**WHAT YOU SHOULD DO:** Can you copy the rows verbatim, beginning with the line that contains "Page size: 2001x1125." and continuing through the last line of the rows?

**Data items:**
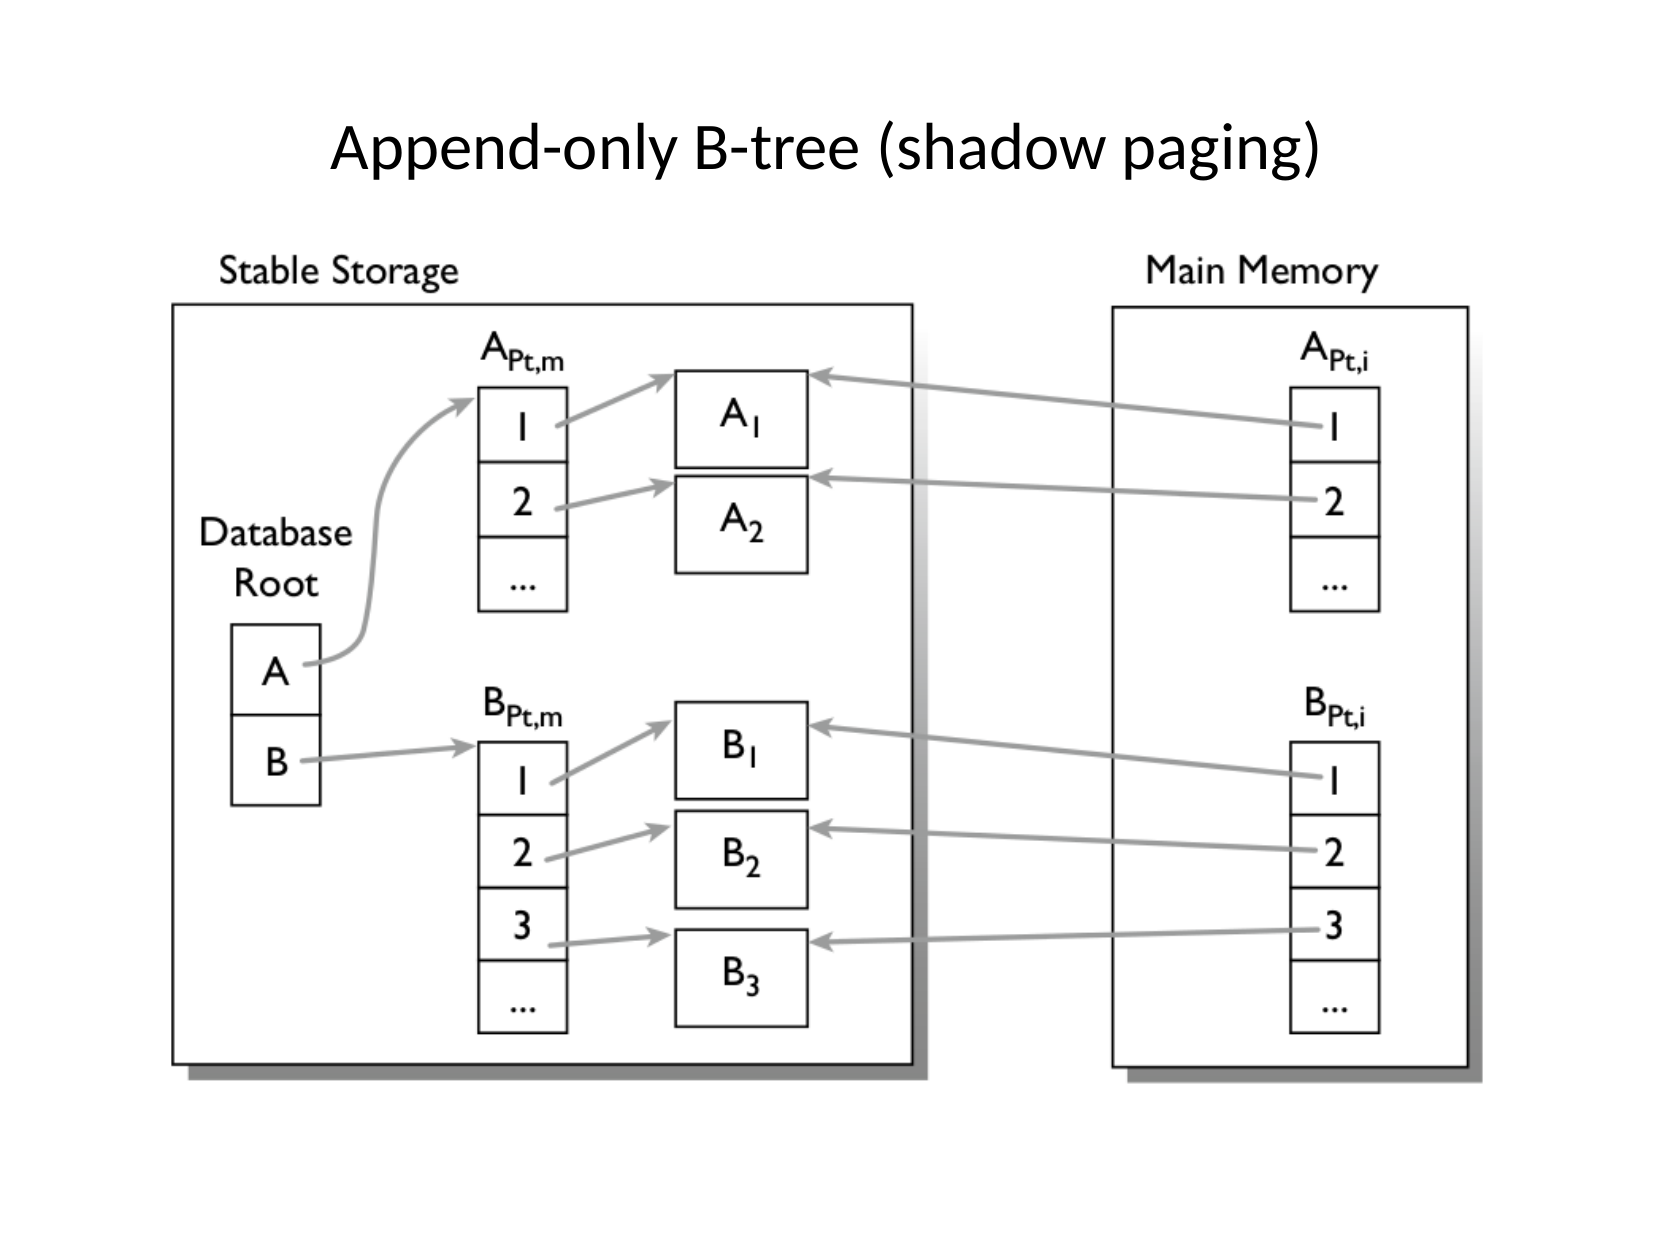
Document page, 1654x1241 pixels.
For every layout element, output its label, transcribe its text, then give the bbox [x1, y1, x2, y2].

title Append-only B-tree (shadow paging) [82, 49, 1571, 257]
picture [151, 233, 1494, 1106]
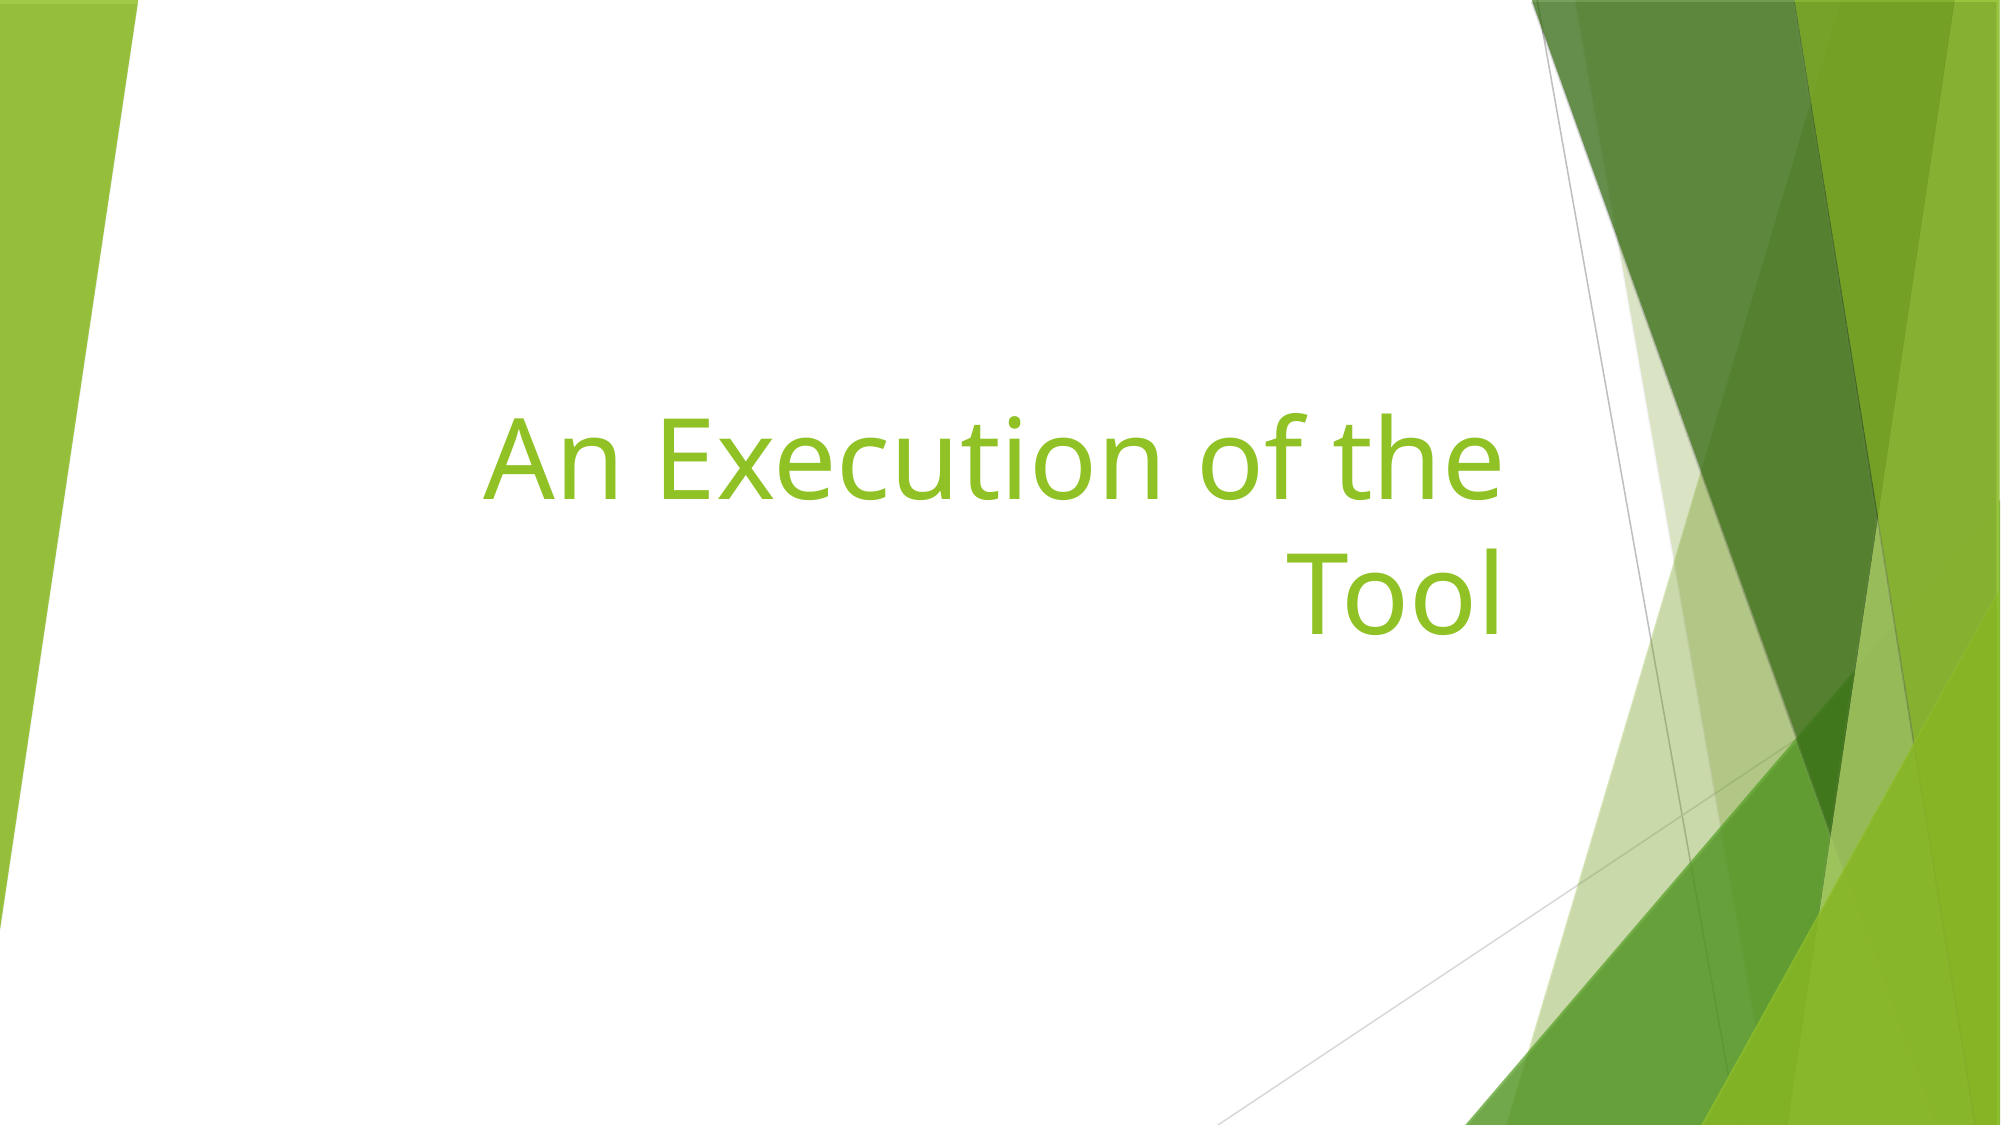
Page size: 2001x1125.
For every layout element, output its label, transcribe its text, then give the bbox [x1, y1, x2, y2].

title An Execution of the Tool [247, 394, 1522, 665]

**SOLUTION FOR THIS PROBLEM:**
Page size: 2001x1125.
For every layout element, output its label, transcribe its text, then give the bbox [x1, y1, x2, y2].

title An Execution of the Tool [247, 394, 1522, 665]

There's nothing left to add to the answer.